The $126 million A1 tranche, rated AAA' by Fitch Ratings, priced at 35 basis points over Libor. That is seven points inside the previous lowest spread, coincidently achieved by CapitaLand on its $341 million CMBS deal in March. The $17.8 million of double-A paper came in at 60 basis points, while the $11.8 million single-A piece offers 90 basis points.
In the past couple of years, offshore investor appetite for deals backed by Singaporean property assets has grown markedly and spreads have narrowed as a result. Only 6.7% of CapitaLand's current deal was placed in Singapore, with 81.1% going to European buyers and 13.2% to U.S. clients. In total, 15 investors bought into the transaction.
As for investor type, 46.8% were banks, 20.1% funds, 13.2% conduits, and 13.2% asset managers, with the remaining 6.7% absorbed by insurance companies.

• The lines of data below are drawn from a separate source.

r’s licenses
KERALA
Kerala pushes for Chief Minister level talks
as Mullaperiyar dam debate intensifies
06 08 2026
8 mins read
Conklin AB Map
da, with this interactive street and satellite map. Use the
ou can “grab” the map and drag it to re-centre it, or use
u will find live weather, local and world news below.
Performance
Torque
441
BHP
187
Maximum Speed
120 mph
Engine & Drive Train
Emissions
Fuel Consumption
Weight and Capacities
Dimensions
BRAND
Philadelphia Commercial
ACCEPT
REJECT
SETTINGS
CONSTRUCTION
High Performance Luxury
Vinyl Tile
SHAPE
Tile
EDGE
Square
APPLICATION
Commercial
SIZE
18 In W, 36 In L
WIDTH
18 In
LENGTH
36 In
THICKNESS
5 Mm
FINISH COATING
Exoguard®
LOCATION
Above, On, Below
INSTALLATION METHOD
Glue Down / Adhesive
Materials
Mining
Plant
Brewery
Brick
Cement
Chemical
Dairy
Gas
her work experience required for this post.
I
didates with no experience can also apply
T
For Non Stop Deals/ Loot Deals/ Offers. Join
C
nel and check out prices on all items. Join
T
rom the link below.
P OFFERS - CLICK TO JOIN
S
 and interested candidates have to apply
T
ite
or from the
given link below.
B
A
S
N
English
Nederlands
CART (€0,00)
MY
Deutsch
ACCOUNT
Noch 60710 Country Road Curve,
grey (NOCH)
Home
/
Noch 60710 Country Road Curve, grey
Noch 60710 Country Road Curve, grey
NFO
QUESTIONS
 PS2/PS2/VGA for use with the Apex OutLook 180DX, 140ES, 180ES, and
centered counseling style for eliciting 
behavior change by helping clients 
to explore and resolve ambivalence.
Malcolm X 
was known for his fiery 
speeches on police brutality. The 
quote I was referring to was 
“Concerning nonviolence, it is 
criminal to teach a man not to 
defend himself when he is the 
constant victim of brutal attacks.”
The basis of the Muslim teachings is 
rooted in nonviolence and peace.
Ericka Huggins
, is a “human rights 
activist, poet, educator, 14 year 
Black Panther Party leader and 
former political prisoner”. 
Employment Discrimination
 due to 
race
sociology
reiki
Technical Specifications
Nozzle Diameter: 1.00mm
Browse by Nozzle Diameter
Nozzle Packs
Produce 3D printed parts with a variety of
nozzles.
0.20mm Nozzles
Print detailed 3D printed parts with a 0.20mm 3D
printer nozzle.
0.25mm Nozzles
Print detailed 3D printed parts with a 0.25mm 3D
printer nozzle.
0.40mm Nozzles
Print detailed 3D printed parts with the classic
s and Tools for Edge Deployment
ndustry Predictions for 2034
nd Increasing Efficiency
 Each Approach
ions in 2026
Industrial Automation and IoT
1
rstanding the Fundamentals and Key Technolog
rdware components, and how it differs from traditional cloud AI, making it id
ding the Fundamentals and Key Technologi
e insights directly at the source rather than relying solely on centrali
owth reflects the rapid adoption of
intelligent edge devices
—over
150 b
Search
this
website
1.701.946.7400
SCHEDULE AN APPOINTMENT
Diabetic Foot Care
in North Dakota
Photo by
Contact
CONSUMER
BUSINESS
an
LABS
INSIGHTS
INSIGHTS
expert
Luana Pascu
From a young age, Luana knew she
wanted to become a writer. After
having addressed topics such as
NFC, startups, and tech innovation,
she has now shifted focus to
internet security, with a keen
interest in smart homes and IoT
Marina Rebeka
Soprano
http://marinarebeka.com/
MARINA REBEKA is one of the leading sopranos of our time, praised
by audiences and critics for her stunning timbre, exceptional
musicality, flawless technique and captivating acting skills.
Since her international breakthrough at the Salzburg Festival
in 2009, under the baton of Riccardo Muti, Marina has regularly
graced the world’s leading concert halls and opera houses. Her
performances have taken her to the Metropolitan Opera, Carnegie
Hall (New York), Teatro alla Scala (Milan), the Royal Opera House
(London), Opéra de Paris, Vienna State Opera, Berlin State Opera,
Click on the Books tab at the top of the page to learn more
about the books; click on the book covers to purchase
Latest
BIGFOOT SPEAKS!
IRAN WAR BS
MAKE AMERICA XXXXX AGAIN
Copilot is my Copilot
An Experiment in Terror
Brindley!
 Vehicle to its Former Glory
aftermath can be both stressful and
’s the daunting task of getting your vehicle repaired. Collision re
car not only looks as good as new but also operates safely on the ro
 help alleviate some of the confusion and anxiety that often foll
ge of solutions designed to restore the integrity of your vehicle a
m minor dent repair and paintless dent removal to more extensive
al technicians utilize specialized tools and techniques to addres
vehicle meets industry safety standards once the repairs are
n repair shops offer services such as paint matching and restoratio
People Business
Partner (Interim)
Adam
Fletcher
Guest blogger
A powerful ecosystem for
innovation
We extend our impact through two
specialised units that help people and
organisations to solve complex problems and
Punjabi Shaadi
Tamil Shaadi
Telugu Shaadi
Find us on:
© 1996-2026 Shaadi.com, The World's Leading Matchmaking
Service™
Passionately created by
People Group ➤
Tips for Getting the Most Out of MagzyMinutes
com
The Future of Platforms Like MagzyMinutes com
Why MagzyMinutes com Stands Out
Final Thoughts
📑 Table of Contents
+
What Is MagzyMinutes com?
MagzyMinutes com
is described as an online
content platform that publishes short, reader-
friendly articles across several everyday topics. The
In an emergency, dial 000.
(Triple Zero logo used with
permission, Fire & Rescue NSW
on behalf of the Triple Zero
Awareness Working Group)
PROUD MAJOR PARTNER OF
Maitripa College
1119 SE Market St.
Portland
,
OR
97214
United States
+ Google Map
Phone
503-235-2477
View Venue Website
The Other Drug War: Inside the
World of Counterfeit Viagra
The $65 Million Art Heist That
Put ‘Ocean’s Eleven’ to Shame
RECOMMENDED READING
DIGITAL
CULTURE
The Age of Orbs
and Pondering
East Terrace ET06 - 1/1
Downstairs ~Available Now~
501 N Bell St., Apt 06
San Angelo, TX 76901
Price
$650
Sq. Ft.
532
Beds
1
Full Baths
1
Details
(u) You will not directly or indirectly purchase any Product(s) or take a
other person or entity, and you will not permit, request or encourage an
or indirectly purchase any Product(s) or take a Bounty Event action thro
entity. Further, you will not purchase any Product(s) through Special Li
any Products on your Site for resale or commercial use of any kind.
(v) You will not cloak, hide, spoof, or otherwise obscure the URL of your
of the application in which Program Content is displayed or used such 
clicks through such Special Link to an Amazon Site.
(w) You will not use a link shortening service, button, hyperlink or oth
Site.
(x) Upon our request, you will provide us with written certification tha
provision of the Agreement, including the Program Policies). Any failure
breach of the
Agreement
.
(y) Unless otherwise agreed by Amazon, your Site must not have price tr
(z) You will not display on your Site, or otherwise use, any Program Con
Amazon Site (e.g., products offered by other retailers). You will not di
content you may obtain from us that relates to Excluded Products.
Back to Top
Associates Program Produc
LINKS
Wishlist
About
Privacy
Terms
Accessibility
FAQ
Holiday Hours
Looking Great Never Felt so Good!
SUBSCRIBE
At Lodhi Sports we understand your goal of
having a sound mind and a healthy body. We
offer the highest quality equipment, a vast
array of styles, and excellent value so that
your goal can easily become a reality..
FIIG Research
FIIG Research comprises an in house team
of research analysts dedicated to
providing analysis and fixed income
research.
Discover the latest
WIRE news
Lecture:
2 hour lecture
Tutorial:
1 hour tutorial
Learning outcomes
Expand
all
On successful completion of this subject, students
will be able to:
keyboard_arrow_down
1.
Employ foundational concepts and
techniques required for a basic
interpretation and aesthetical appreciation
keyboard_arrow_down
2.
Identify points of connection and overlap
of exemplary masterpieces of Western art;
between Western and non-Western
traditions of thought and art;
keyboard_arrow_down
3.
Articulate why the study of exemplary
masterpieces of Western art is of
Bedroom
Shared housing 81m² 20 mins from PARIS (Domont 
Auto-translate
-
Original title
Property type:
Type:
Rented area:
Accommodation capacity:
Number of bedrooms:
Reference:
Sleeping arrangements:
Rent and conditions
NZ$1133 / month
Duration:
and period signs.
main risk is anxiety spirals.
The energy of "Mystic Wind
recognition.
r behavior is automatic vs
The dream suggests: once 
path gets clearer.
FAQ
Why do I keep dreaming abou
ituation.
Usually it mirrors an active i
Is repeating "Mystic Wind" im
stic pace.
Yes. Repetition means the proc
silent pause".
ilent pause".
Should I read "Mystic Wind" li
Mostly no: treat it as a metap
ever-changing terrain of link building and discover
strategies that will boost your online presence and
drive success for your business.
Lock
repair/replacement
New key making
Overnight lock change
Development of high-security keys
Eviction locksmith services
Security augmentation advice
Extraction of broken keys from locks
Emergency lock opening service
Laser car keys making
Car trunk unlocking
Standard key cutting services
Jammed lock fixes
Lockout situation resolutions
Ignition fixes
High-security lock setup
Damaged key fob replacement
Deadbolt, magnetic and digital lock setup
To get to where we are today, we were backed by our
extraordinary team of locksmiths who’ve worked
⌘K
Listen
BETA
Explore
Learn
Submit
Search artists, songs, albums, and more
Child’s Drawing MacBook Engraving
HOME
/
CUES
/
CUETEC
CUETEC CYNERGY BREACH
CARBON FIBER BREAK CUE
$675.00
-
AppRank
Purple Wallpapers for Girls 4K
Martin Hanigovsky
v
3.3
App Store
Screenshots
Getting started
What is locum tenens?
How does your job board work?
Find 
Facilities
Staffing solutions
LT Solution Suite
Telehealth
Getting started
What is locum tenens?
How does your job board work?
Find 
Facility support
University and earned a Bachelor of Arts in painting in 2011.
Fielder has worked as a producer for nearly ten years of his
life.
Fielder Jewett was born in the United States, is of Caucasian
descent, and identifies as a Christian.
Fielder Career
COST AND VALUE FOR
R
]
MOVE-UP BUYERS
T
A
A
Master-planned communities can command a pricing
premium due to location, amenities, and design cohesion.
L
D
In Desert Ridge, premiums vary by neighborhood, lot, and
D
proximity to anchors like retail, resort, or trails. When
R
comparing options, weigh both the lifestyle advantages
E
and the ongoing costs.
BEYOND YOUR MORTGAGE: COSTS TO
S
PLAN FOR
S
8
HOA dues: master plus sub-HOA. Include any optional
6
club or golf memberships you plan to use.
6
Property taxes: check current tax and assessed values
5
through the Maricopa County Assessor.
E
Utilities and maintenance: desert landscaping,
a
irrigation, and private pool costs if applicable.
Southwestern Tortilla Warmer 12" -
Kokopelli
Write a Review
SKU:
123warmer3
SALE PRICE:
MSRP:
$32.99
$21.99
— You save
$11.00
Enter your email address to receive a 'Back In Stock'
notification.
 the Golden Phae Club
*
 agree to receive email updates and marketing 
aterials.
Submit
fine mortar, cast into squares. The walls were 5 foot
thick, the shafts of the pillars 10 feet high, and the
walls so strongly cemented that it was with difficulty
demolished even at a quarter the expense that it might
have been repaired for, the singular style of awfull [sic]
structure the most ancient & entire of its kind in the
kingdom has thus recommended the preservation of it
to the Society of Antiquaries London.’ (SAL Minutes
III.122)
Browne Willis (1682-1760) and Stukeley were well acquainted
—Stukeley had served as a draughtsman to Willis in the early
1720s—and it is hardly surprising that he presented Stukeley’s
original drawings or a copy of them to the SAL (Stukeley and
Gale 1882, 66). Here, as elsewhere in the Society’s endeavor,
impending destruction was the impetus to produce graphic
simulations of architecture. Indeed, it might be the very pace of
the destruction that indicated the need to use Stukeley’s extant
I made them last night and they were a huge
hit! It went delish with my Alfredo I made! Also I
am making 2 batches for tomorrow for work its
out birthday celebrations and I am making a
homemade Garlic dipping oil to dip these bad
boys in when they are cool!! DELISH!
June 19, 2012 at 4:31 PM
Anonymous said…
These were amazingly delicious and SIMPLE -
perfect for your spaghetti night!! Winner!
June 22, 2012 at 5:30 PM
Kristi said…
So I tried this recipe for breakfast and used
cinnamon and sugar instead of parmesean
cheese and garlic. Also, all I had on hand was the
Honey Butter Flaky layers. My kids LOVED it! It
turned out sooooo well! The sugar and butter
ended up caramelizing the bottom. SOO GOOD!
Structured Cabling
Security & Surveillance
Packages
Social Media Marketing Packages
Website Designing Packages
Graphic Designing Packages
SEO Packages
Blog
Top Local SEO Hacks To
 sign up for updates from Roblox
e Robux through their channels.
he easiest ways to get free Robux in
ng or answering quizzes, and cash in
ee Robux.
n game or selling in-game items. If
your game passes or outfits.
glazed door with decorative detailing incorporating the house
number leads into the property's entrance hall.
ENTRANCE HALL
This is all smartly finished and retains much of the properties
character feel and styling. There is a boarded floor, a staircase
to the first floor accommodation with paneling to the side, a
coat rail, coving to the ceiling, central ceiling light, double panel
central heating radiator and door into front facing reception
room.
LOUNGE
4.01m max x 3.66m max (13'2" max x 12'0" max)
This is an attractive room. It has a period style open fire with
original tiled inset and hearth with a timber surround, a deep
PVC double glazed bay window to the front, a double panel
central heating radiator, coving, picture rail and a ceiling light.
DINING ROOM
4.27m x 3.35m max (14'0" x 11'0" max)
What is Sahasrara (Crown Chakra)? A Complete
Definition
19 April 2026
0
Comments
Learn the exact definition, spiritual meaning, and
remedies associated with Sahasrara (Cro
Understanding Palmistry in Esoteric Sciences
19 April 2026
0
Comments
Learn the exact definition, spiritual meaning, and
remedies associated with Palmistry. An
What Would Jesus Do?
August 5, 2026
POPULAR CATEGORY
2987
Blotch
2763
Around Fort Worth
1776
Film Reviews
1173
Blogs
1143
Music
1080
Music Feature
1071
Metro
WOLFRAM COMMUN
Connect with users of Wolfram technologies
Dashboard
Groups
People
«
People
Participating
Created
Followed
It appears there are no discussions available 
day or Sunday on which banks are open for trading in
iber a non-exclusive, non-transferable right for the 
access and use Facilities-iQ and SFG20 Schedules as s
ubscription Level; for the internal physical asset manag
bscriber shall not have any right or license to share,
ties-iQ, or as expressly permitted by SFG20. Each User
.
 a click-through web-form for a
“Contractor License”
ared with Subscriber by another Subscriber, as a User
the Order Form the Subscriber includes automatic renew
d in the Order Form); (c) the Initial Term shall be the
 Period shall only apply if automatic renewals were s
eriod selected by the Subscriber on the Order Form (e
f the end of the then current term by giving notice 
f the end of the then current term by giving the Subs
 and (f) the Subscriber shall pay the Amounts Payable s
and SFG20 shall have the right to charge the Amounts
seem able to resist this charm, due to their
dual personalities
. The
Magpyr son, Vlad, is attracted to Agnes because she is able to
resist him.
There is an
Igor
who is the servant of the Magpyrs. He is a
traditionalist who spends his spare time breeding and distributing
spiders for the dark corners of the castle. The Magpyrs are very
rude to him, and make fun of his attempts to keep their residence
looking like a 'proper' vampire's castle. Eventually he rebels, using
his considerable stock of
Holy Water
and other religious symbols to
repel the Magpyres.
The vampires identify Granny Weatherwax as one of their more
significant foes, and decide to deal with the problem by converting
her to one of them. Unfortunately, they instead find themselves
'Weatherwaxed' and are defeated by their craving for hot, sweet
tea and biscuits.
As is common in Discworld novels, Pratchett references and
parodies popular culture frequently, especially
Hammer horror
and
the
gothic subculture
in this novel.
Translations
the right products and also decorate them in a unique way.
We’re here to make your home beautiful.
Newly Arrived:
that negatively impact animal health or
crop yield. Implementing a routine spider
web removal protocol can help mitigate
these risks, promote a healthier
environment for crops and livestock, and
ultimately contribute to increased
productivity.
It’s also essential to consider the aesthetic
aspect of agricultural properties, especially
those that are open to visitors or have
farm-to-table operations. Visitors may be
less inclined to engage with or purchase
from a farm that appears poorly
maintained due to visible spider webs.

Meanwhile, over in Korea, Standard Chartered is putting the finishing touches on an auto loan deal for the consumer finance company Hyundai Capital. The transaction, believed to be around $200 million in size, will be split into a one-year fast-paying tranche and two-year bonds. A banker familiar with the issue - which will be sold into Standard Chartered's own conduit - said price talk for the one-year notes is around 29 basis points over Libor and 10 points wider for the two-year tranche.
This is the third auto loan deal from Hyundai Capital, following a $160.1 million public deal via JPMorgan in March 2002 and a $200 million private placement arranged by Banc One 12 months later. The 1.3-year JP-led deal priced at 33 over Libor.